▸ **Dataset entries**
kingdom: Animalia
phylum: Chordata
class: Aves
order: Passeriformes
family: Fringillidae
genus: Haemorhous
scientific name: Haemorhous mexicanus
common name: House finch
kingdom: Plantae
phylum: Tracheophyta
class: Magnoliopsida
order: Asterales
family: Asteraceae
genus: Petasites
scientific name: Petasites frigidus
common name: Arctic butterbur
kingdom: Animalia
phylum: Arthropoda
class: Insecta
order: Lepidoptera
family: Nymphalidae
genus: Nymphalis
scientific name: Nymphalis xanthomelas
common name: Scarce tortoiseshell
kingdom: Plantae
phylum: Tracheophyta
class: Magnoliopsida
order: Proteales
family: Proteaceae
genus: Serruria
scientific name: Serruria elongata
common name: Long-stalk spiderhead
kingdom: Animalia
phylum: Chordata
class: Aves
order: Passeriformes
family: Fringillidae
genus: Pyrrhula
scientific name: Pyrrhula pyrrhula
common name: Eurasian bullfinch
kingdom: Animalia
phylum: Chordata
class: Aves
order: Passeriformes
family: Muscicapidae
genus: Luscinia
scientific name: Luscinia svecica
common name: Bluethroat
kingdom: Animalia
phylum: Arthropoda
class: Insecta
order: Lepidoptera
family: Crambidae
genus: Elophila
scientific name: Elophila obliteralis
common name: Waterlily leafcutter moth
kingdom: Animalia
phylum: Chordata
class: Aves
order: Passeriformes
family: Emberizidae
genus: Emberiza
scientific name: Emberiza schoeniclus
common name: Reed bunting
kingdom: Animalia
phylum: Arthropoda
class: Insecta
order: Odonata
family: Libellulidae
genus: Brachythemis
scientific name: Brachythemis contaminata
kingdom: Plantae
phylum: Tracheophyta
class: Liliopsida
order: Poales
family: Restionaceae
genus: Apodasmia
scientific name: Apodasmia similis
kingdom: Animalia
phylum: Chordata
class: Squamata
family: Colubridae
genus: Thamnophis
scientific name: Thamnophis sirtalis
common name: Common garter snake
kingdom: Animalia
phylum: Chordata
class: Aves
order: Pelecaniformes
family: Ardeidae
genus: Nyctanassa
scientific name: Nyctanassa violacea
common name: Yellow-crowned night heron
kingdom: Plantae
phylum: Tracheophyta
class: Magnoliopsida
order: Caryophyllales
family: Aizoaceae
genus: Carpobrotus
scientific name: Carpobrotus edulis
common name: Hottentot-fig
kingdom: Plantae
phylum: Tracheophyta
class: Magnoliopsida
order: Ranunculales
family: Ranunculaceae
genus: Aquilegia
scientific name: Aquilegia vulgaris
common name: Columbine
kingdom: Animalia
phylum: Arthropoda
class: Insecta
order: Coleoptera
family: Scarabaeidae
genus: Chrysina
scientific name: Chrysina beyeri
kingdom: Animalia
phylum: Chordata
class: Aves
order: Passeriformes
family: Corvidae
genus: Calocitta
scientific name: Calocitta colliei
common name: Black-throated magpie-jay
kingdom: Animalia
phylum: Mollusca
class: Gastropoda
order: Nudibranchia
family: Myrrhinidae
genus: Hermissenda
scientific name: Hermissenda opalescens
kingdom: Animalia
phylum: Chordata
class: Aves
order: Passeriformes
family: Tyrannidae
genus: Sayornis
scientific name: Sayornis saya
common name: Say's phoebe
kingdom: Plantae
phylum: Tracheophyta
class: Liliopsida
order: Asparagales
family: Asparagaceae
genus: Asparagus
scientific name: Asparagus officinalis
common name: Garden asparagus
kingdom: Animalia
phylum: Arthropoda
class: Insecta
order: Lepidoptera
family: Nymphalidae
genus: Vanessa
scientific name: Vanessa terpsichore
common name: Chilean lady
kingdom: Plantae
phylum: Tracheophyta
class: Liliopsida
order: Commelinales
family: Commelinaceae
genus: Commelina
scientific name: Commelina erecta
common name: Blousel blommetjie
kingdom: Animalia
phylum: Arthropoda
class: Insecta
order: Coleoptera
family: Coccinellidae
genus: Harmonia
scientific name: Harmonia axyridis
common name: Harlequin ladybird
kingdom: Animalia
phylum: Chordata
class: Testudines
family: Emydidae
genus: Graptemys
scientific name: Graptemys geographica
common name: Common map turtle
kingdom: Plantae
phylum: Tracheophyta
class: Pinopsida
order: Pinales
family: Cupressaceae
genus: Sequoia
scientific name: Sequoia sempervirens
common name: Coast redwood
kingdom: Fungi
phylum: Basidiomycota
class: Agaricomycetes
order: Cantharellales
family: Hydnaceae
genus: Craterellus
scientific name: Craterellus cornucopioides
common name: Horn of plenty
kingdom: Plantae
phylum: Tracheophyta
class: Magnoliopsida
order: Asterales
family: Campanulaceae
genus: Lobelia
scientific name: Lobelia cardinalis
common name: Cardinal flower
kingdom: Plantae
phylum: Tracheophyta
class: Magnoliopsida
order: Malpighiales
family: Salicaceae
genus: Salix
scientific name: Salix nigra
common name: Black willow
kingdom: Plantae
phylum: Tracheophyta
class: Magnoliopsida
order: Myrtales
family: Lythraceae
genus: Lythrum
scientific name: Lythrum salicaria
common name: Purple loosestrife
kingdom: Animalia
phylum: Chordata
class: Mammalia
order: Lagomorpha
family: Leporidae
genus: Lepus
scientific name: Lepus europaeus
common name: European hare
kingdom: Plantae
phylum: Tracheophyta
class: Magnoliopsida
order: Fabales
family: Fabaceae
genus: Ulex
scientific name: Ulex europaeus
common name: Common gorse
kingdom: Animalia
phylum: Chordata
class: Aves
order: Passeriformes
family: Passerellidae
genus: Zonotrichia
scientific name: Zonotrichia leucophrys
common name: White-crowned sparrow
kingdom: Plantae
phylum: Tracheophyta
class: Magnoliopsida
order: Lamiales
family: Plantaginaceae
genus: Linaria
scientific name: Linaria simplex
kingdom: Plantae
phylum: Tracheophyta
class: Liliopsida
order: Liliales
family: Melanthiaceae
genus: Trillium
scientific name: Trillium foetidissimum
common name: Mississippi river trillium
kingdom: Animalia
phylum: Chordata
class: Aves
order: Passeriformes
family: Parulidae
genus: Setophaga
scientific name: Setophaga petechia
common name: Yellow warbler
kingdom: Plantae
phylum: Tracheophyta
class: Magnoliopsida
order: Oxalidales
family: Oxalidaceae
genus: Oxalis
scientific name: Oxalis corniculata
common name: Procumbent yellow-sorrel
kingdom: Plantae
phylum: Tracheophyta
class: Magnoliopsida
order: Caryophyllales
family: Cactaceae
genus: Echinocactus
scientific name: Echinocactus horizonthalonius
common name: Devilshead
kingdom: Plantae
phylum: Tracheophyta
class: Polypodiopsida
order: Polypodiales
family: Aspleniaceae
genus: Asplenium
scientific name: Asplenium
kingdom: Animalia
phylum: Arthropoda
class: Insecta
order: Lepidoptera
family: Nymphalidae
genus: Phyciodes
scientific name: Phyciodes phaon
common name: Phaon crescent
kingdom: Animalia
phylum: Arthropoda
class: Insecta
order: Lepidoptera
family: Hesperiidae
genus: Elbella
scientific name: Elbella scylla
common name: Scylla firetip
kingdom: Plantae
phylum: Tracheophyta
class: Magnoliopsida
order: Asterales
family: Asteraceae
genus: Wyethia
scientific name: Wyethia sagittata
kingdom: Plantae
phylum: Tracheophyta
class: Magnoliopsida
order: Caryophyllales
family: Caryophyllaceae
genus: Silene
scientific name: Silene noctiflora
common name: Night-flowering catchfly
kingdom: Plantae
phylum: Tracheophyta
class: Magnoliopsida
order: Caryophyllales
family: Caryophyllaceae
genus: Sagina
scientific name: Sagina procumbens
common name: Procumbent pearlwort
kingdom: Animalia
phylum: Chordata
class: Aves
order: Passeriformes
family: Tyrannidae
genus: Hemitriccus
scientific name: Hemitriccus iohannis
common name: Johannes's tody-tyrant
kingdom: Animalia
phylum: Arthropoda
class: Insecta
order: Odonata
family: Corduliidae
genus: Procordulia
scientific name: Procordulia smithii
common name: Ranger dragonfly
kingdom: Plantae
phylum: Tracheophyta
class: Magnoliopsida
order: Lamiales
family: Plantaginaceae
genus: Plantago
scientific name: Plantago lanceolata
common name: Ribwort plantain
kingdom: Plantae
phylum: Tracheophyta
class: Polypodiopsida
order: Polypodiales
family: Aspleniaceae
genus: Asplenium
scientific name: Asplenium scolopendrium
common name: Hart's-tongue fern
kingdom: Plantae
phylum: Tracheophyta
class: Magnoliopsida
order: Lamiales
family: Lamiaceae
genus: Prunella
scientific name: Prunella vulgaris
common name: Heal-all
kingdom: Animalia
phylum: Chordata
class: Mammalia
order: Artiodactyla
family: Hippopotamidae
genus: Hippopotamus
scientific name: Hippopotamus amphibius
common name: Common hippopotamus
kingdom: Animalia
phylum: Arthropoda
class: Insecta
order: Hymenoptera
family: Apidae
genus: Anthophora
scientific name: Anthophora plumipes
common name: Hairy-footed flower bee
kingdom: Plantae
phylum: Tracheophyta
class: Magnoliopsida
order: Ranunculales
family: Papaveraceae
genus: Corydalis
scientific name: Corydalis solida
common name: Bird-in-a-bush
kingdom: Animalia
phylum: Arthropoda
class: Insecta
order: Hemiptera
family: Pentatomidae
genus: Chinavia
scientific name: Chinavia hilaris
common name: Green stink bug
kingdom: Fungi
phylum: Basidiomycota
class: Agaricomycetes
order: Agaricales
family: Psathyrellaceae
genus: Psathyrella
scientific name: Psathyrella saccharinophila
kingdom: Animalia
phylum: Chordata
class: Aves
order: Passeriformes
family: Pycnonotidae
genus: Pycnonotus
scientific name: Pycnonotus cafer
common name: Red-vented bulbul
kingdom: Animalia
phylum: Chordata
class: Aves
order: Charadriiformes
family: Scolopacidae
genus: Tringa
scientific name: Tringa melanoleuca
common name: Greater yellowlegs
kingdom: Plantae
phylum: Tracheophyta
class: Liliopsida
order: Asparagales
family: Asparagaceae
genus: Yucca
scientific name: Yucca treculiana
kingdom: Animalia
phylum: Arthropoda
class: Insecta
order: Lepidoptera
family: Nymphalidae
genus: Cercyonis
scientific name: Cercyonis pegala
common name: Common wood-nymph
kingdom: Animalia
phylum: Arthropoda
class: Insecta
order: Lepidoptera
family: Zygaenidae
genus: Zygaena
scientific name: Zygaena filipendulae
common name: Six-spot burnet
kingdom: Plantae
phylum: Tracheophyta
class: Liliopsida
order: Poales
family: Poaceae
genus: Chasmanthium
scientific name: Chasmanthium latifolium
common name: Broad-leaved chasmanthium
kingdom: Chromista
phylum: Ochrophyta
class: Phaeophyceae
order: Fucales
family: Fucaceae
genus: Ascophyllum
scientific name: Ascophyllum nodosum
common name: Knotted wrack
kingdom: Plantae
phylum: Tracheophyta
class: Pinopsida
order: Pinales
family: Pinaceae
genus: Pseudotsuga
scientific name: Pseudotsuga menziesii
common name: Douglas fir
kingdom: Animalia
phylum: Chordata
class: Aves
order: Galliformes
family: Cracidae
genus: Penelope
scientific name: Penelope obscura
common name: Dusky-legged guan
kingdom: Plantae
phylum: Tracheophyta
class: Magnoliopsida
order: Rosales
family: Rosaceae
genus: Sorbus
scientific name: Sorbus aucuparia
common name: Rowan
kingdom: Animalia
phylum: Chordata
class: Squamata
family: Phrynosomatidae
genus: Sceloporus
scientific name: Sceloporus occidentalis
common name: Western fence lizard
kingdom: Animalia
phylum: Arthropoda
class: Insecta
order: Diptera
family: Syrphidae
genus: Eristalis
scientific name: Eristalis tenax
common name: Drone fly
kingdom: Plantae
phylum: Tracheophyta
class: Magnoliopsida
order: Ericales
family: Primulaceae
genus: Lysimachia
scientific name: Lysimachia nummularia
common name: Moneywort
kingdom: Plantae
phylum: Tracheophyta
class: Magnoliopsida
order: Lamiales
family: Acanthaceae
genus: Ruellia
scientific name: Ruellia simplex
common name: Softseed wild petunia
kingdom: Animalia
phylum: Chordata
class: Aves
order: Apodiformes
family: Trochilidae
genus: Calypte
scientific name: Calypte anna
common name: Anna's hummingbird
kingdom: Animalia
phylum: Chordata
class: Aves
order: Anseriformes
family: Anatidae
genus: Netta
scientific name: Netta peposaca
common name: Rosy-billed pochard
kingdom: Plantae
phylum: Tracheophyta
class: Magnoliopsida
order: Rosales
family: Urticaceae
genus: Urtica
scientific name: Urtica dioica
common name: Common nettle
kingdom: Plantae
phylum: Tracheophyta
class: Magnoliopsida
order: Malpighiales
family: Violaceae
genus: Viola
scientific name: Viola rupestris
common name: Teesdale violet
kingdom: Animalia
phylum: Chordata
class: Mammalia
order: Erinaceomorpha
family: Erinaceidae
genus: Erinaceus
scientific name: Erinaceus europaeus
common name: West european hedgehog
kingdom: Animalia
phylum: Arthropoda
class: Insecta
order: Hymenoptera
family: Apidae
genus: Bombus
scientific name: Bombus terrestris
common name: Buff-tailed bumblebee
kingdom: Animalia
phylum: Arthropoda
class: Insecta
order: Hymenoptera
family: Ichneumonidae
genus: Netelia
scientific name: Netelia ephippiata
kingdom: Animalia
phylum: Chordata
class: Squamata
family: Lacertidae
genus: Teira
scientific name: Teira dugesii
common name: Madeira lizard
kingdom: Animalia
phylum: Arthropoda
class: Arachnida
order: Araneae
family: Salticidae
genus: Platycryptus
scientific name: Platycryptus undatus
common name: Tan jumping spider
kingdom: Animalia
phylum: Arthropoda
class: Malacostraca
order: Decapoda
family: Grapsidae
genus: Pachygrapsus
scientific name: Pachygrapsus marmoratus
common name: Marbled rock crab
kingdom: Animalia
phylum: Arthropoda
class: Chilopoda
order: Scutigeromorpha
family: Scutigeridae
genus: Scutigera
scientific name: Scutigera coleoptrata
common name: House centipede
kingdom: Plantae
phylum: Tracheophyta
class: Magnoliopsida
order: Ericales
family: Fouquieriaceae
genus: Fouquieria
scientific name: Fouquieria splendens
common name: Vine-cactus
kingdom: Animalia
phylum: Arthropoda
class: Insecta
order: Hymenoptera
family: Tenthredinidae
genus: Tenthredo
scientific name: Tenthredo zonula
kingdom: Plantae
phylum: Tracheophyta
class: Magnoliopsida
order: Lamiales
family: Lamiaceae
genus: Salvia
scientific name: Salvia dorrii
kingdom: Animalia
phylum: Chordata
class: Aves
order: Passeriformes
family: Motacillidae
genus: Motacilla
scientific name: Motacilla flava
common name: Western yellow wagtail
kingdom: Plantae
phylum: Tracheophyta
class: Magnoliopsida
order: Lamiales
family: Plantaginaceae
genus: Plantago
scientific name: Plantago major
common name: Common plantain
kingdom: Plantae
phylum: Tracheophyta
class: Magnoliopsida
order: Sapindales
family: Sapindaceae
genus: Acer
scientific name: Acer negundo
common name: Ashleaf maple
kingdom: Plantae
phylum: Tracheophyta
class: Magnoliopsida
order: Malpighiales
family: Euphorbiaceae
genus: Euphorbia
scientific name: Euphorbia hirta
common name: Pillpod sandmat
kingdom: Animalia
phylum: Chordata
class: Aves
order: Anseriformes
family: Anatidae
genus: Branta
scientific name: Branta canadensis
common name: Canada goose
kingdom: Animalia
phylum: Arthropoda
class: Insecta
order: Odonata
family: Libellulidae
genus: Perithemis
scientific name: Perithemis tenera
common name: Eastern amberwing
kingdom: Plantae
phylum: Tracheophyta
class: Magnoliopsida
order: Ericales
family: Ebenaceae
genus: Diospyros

▸ **Prompt**
Repeat the lines of the items word for word, from the first line through the line containing "genus: Carpobrotus", including both ends.

▸ **The reply**
kingdom: Animalia
phylum: Chordata
class: Aves
order: Passeriformes
family: Fringillidae
genus: Haemorhous
scientific name: Haemorhous mexicanus
common name: House finch
kingdom: Plantae
phylum: Tracheophyta
class: Magnoliopsida
order: Asterales
family: Asteraceae
genus: Petasites
scientific name: Petasites frigidus
common name: Arctic butterbur
kingdom: Animalia
phylum: Arthropoda
class: Insecta
order: Lepidoptera
family: Nymphalidae
genus: Nymphalis
scientific name: Nymphalis xanthomelas
common name: Scarce tortoiseshell
kingdom: Plantae
phylum: Tracheophyta
class: Magnoliopsida
order: Proteales
family: Proteaceae
genus: Serruria
scientific name: Serruria elongata
common name: Long-stalk spiderhead
kingdom: Animalia
phylum: Chordata
class: Aves
order: Passeriformes
family: Fringillidae
genus: Pyrrhula
scientific name: Pyrrhula pyrrhula
common name: Eurasian bullfinch
kingdom: Animalia
phylum: Chordata
class: Aves
order: Passeriformes
family: Muscicapidae
genus: Luscinia
scientific name: Luscinia svecica
common name: Bluethroat
kingdom: Animalia
phylum: Arthropoda
class: Insecta
order: Lepidoptera
family: Crambidae
genus: Elophila
scientific name: Elophila obliteralis
common name: Waterlily leafcutter moth
kingdom: Animalia
phylum: Chordata
class: Aves
order: Passeriformes
family: Emberizidae
genus: Emberiza
scientific name: Emberiza schoeniclus
common name: Reed bunting
kingdom: Animalia
phylum: Arthropoda
class: Insecta
order: Odonata
family: Libellulidae
genus: Brachythemis
scientific name: Brachythemis contaminata
kingdom: Plantae
phylum: Tracheophyta
class: Liliopsida
order: Poales
family: Restionaceae
genus: Apodasmia
scientific name: Apodasmia similis
kingdom: Animalia
phylum: Chordata
class: Squamata
family: Colubridae
genus: Thamnophis
scientific name: Thamnophis sirtalis
common name: Common garter snake
kingdom: Animalia
phylum: Chordata
class: Aves
order: Pelecaniformes
family: Ardeidae
genus: Nyctanassa
scientific name: Nyctanassa violacea
common name: Yellow-crowned night heron
kingdom: Plantae
phylum: Tracheophyta
class: Magnoliopsida
order: Caryophyllales
family: Aizoaceae
genus: Carpobrotus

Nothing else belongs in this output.